---- PASSAGE FOR REVIEW
Houses Are Still Underwater?

What owning a home can and cannot do for you.

The article by Ryan Dezember at the WSJ about his 10 Year Odyssey Through America's Housing Crisis is making the rounds this weekend and it is an excellent read. Dezember and his wife bought their first home in coastal Alabama shortly before the crisis for $137,000. As the crisis unfolded they got divorced and the house's value cut in half. So far the experience as written is not that unusual, many markets like Phoenix and Las Vegas cut in half or close to it as well. While you should click through to the article just to read it, it also gives a good reminder of the mortgage mechanics that many faced by being so far under water.

The crisis led many to through in the towel on the dream of home ownership. It caused others to proclaim that owning a house should not be thought of as an investment.

Years later, Dezember's house is still dramatically underwater. He recently sold it for $112,000 to a couple retiring from Minnesota. I looked up the neighborhood on Zillow, there appears to be two houses on the market for $82,000. What compounded Dezember's story (the neighborhood) was the proximity to the Deepwater Horizon disaster. This makes his experience very unusual relative to the country's crisis. Another compounding factor that is becoming increasingly common is that the neighborhood had an opioid problem, he said it was pretty bad. I am not sure how much of the neighborhood's valuation troubles should be attributed to the opioid crisis, I'm not judging, I really don't know. If perception is reality and he perceived that the opioid crisis hurt his home's value, that's good enough for me.

The housing crisis dissuaded people of one myth, that housing prices can never go down. One of my colleagues at the Fire Department said that to me once in about 2006 or 2007. But the fact that it can do down in price doesn't nullify the validity of a house being an investment. It is not a one-way trade is all and like other investments, there is risk of losing money especially with the wrong (short) time frame.

James Altucher for many years wrote countless articles about what a bad idea he thought it was to buy a house. You pay the mortgage, you pay taxes and you pay to fix stuff when it breaks. Paying rent, he believed provided a mobility that you can't get from owning a place. If that resonates then obviously you wouldn't buy a home.

I do view owning a home as at the very least a store of value when held long enough. I believe at the very least it can keep up with the rate of inflation and often do a little better than that. Depending on the market, a mortgage payment could be less than a rental payment and as you make those payments you'd be reducing your mortgage balance and building equity that would not be building by otherwise making rent payments.

The above paragraph is nothing you haven't seen before, it is about the most basic or simple argument there is for buying a house or condo. With a nod to the post the other day, simple is often best. If you are young and buying a home then you easily could be mortgage-free at a young age which creates all sorts of options for life changes or robustness in the face of some adverse circumstance like losing a job at an age where you might not be easily hired anymore. Someone close to me is buying their first house at 61 years old. They are taking a 30 year mortgage and while a 15 year would be better, by the time they are in their early 70's they will have a usable piece of equity should they need it. To be clear, the context is not taking a HELOC to buy a new car but having at least something to draw on should something negative come along.
--------
[EXERCISE TASKS]
(a) Answer these questions from the essay on home ownership:
(i) What price did Dezember and his wife pay for their first home?
(ii) For how much did Dezember recently sell that house?
(iii) At what age is the person close to the author buying a first house?
(b) Print the portion of the essay on home ownership starting at "What owning a" and ending at "far under water.", without any changes.
Rely only on the essay on home ownership above.
---- PROVIDED INFORMATION
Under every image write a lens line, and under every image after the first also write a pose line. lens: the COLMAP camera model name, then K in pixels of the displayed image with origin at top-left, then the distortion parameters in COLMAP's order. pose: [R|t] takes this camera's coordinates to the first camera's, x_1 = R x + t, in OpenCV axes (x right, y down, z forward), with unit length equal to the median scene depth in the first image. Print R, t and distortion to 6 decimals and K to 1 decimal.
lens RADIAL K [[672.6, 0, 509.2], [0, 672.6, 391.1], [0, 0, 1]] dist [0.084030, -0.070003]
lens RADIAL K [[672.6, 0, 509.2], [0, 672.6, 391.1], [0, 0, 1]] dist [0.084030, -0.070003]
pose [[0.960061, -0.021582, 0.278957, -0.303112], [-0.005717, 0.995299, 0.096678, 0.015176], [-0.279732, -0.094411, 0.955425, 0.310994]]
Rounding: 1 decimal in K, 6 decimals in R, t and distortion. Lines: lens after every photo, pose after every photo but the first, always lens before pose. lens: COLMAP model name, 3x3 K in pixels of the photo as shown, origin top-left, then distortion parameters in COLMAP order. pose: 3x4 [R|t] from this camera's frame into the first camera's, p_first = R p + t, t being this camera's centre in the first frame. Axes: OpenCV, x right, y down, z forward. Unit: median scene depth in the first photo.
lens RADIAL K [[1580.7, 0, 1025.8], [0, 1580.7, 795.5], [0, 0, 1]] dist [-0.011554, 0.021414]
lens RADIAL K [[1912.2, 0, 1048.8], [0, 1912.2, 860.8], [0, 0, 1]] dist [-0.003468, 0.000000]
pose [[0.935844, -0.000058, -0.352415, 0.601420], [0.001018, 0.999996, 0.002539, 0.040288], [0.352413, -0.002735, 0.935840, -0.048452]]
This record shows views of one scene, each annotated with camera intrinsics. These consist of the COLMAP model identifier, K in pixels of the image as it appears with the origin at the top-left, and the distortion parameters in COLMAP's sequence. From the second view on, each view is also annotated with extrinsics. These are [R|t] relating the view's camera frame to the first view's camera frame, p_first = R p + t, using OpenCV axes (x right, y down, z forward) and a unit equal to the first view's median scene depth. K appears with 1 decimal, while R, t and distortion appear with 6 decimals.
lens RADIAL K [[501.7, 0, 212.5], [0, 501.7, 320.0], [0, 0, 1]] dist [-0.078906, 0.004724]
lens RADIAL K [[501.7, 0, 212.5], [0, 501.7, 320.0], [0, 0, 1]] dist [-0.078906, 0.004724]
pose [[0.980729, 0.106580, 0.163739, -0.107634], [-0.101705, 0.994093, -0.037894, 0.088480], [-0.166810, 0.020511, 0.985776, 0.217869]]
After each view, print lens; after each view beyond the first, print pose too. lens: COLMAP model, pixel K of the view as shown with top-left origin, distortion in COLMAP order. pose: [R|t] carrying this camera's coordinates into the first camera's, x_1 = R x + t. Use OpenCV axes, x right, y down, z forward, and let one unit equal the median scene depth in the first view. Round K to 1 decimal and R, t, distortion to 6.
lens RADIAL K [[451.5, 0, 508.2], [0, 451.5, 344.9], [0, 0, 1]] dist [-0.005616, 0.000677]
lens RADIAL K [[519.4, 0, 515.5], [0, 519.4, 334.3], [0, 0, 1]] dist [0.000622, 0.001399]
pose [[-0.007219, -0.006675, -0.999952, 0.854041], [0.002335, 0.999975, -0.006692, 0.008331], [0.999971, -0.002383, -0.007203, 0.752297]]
--------
[SOLUTIONS FOR EACH TASK]
(a)
(i) $137,000
(ii) $112,000
(iii) 61 years old

(b)
What owning a home can and cannot do for you.

The article by Ryan Dezember at the WSJ about his 10 Year Odyssey Through America's Housing Crisis is making the rounds this weekend and it is an excellent read. Dezember and his wife bought their first home in coastal Alabama shortly before the crisis for $137,000. As the crisis unfolded they got divorced and the house's value cut in half. So far the experience as written is not that unusual, many markets like Phoenix and Las Vegas cut in half or close to it as well. While you should click through to the article just to read it, it also gives a good reminder of the mortgage mechanics that many faced by being so far under water.